Each year, Jon Stefansson, a retired teacher, works with students of Hvolsvöllur, in the south of Iceland, at the head of the glacier and monitor sti evolution.


Stuck between two mountain sides, the Solheimajökull acknowledgements an annual drop of some forty metres since 2010, according to the records of the students.


In this rainy day of October, using a GPS device, a meter down, and two yellow flags, the teens begin by taking readings on the mainland.


And then rescue them through in a Zodiac, a lagoon brownish, formed by the waters cast up a wall of ice: there, the glacier reached up to 200 metres thick.


“When (the first students have started here, (they) did not see the slightest trace of water”, recalls Lilja, 11 years.


Below the path leading to the front of the glacier stands a sign planted in the black sand: the inscription “Jöklamaelingar” (“measurements of the glacier” in icelandic) is surrounded by a series of numbers entered by hand–“24”, “50”, “110”– which represents the annual decline in meters of the glacier, calculated by the students.


While the world has experienced in July, its the hottest month ever observed, in Iceland, was unveiled in August, a plaque to the memory of the Okjökull, the first glacier on the volcanic island disappeared under the effect of global warming, a symbol to alert public opinion.


The Okjökull has been downgraded by glaciologists in 2014, and 400 others are in danger.


The Solheimajökull, which extends over ten miles long and two wide, approximately, is a part of the Myrdalsjökull, the fourth ice sheet of Iceland.


The area is highly geothermal as below the ice lies dormant Katla, one of the five most active volcanoes and one of the most powerful in the country.


The glacier has retreated by 11 meters in 2019, far from the 110-meter record saved in the past year. “It depends more or less of the time and the manner in which the glacier breaks off (…), sometimes a big part of the glacier breaks off, falls into the water and you get a very, very, very big,” says Jon Stefansson.

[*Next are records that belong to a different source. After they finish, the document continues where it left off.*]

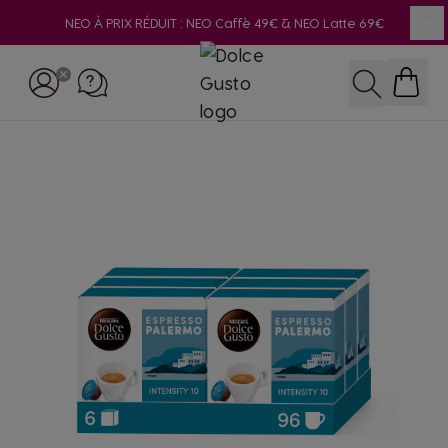
NEO À PRIX RÉDUIT : NEO Caffè 49€ & NEO Latte 69€
Fer
Allez au contenu
Rechercher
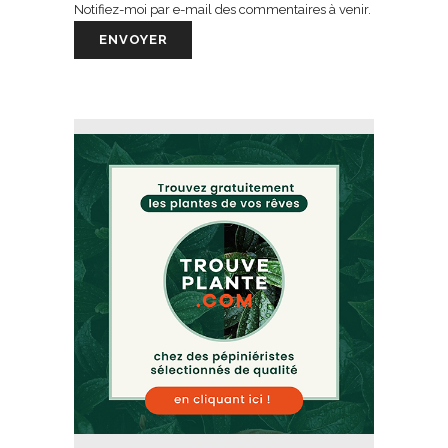
Notifiez-moi par e-mail des commentaires à venir.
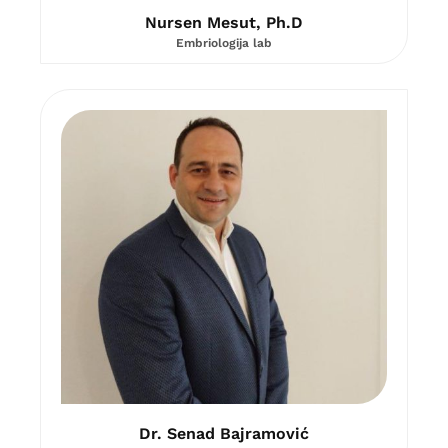
Nursen Mesut, Ph.D
Embriologija lab
Dr. Senad Bajramović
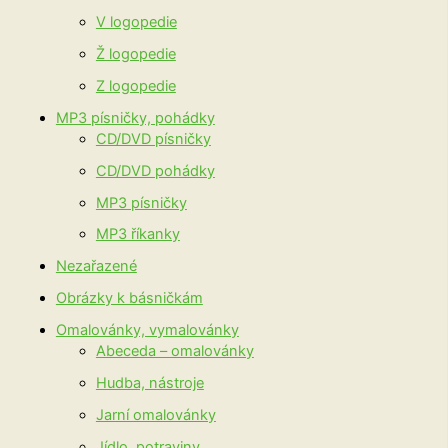
V logopedie
Ž logopedie
Z logopedie
MP3 písničky, pohádky
CD/DVD písničky
CD/DVD pohádky
MP3 písničky
MP3 říkanky
Nezařazené
Obrázky k básničkám
Omalovánky, vymalovánky
Abeceda – omalovánky
Hudba, nástroje
Jarní omalovánky
Jídlo, potraviny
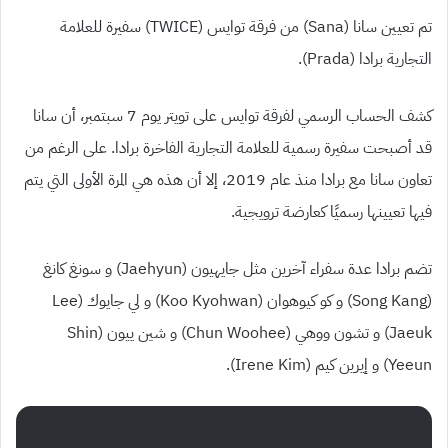
تم تعيين سانا
(Sana)
من فرقة توايس
(TWICE)
سفيرة للعلامة
التجارية برادا
(Prada)
.
كشف الحساب الرسمي لفرقة توايس على تويتر يوم
7
سبتمبر، أن سانا
قد أصبحت سفيرة رسمية للعلامة التجارية الفاخرة برادا
.
على الرغم من
تعاون سانا مع برادا منذ عام
2019
، إلا أن هذه هي المرة الأولى التي يتم
فيها تعيينها رسميًا كعارضة ترويجية.
تضم برادا عدة سفراء آخرين مثل جايهيون
(Jaehyun)
و سونغ كانغ
(Song Kang)
و كو كيوهوان
(Koo Kyohwan)
و لي جايوك
(Lee
Jaeuk)
و تشون ووهي
(Chun Woohee)
و شين ييون
(Shin
Yeeun)
و إيرين كيم
(Irene Kim)
.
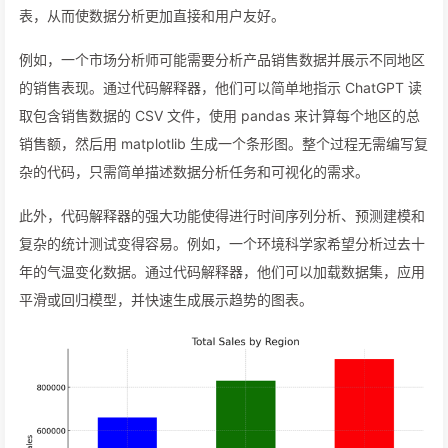
表，从而使数据分析更加直接和用户友好。
例如，一个市场分析师可能需要分析产品销售数据并展示不同地区
的销售表现。通过代码解释器，他们可以简单地指示 ChatGPT 读
取包含销售数据的 CSV 文件，使用 pandas 来计算每个地区的总
销售额，然后用 matplotlib 生成一个条形图。整个过程无需编写复
杂的代码，只需简单描述数据分析任务和可视化的需求。
此外，代码解释器的强大功能使得进行时间序列分析、预测建模和
复杂的统计测试变得容易。例如，一个环境科学家希望分析过去十
年的气温变化数据。通过代码解释器，他们可以加载数据集，应用
平滑或回归模型，并快速生成展示趋势的图表。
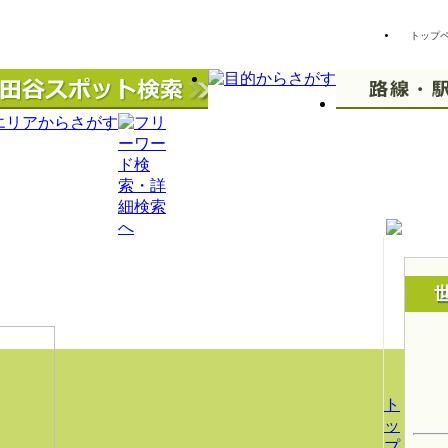
トップ
ト
ッ
プ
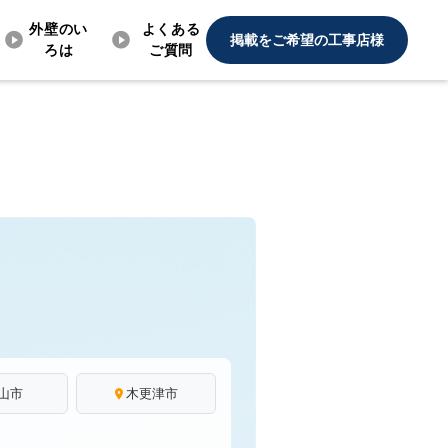
外壁のい
よくある
掲載をご希望の工事店様
ろは
ご質問
山市
木更津市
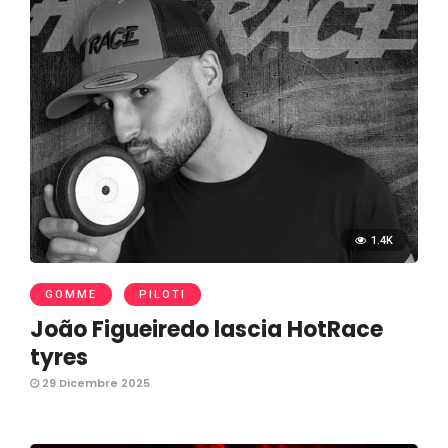
1.4K
GOMME
PILOTI
João Figueiredo lascia HotRace
tyres
29 Dicembre 2025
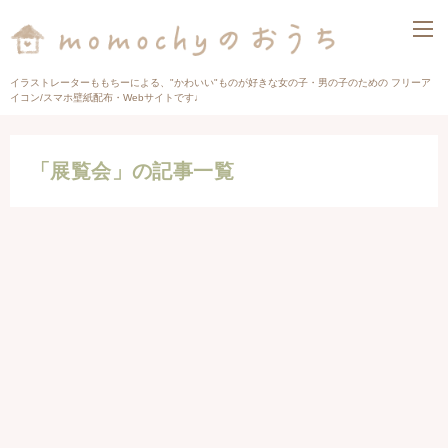
イラストレーターももちーによる、"かわいい"ものが好きな女の子・男の子のための フリーア
イコン/スマホ壁紙配布・Webサイトです♩
「展覧会」の記事一覧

In total, the school has seen the front glacial withdraw from 380 metres in almost ten years.


“We thought that we may be wrong (about global warming, note), but when you see this it is evidence that not”, asserts Birna Björnsdottir, 12 years.


Even if the measures are not perfect and are not official, they give an idea of the changes underway, which seems to be accelerating in recent years.


And confirm the trend observed by scientists. In 2018, the Solheimajökull was one of the three glaciers in the country to hold the record of annual decline (approximately 200 meters), according to data from the Association for research on the glaciers of Iceland.


“The changes are quite subtle when you’re here every day,” granted Daniel Saulite, guide for the past five years. “But the volume of the glacier is much lower than before. There are also a lot of cracks on the front and the access becomes more and more difficult,” he explains.


The destination is very popular among the tourists. The company Icelandic Mountain Guide, one of the three operators of the year’, claims 27 000 visitors in 2018.


The glaciers, which cover about 11% of the land area of the country, are the distinctive features of the landscapes of this island, colonized 1200 years ago. But the cast had completely changed the landscape.


“Lakes formed in front of several of them” note Hrafnhildur Hannesdóttir, a glaciologist at the meteorological institute of Iceland.


In total, the icelandic glaciers have lost 250 km3 of ice for the past 25 years is the equivalent of 7% of their total volume.